On Apr 15, 2004, at 10:00 AM, Matt Liotta wrote:

> Try this, use a caching proxy in front of your web application and
>  enable HTTP compression on the proxy. Compare the amount of bandwidth
>  needed to what you think it would take with Flash. You will then learn
>  what the pron industry already knows; HTTP compression pretty much
>  eliminates the bandwidth issue.
>
>  Now there are plenty of other reasons to use Flash over HTML, but
>  bandwidth shouldn't be one of them.
>
>

What's the "pron" industry -- what do you use your computer for?   %^)>

Actually.

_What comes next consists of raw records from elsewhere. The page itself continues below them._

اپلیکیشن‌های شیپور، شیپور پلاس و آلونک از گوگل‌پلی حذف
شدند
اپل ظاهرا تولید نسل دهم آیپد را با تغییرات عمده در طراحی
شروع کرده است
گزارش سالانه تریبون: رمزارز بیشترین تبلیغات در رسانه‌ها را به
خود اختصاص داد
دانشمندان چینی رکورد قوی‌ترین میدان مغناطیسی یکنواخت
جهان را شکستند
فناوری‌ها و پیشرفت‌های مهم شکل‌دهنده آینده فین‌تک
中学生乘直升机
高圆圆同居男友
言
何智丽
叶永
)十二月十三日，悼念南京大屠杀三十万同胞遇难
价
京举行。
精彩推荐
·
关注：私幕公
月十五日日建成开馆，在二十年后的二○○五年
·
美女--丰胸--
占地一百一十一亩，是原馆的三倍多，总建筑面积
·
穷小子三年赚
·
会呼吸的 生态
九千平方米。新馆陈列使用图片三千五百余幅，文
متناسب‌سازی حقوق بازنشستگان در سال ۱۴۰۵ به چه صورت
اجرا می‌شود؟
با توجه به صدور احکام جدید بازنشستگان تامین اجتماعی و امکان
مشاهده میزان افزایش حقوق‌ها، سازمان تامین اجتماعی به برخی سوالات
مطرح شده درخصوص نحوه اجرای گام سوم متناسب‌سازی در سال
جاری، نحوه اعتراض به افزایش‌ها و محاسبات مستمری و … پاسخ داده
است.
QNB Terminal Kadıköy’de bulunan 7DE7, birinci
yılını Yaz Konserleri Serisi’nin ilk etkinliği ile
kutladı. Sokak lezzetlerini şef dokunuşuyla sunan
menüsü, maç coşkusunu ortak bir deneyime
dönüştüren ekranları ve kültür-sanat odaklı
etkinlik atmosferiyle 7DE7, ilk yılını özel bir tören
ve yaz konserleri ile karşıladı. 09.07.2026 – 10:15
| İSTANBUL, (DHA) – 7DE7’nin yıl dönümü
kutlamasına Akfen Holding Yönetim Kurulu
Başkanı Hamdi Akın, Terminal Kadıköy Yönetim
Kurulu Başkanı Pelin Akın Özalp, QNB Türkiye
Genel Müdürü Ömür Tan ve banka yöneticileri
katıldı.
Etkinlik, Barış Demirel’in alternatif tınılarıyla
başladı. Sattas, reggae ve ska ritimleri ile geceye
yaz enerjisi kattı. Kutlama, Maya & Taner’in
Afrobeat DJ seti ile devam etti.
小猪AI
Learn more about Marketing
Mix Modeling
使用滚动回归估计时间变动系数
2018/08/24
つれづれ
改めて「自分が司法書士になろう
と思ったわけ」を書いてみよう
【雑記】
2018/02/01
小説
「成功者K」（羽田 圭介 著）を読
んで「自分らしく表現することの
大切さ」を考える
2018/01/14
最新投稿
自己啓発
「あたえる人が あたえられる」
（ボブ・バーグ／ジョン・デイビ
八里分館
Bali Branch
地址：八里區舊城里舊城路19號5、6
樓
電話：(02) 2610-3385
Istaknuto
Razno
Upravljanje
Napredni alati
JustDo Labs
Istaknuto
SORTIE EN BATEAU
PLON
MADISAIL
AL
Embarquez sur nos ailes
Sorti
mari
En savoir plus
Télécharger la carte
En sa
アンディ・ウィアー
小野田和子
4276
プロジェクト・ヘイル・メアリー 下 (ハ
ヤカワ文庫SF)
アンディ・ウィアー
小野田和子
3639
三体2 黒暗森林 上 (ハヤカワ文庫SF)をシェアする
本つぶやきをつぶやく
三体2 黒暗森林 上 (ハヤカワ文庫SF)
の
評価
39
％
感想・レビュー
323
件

I have had just the opposite experience with Flash.

Flash uses web services or Flash Remoting to exchange data with the
server

The web service approach uses XML for the data exchange

Flash Remoting uses a proprietary binary format for the data exchange.

either of the above can often exceed the amount of data that would be
sent with a comparable html page fresh.

For example my application has a grid of 30 rows and 20 columns.

It is a quasi-real time application, that tries to consume data from
the host as fast as the host can supply it..

To refresh the data (only)  with Flash Remoting (a dataGrid)  takes
about 7-8 seconds.  (I did not test using a web service because it
would take longer to transmit the more verbose (XML vs binary) data
format.

To refresh the entire page (data and format) with HTML takes about 4-6
seconds.

To refresh the entire data data grid only (html table) using a hidden
frame and _javascript_ takes about 3-5 seconds.

The other effect, is that the Flash Remoting solution ties up the
browser and utilizes 70% CPU (1 GHz G4 Powerbook).  The hidden frame
approach utilizes 22% CPU.  This, however may be due to my lack of
Flash expertise.

I didn't pursue the Flash remoting app any further.  I will likely
experiment with a Flex Flash solution -- though prior threads suggest
that Flex 1.0 isn't as efficient as later releases will be.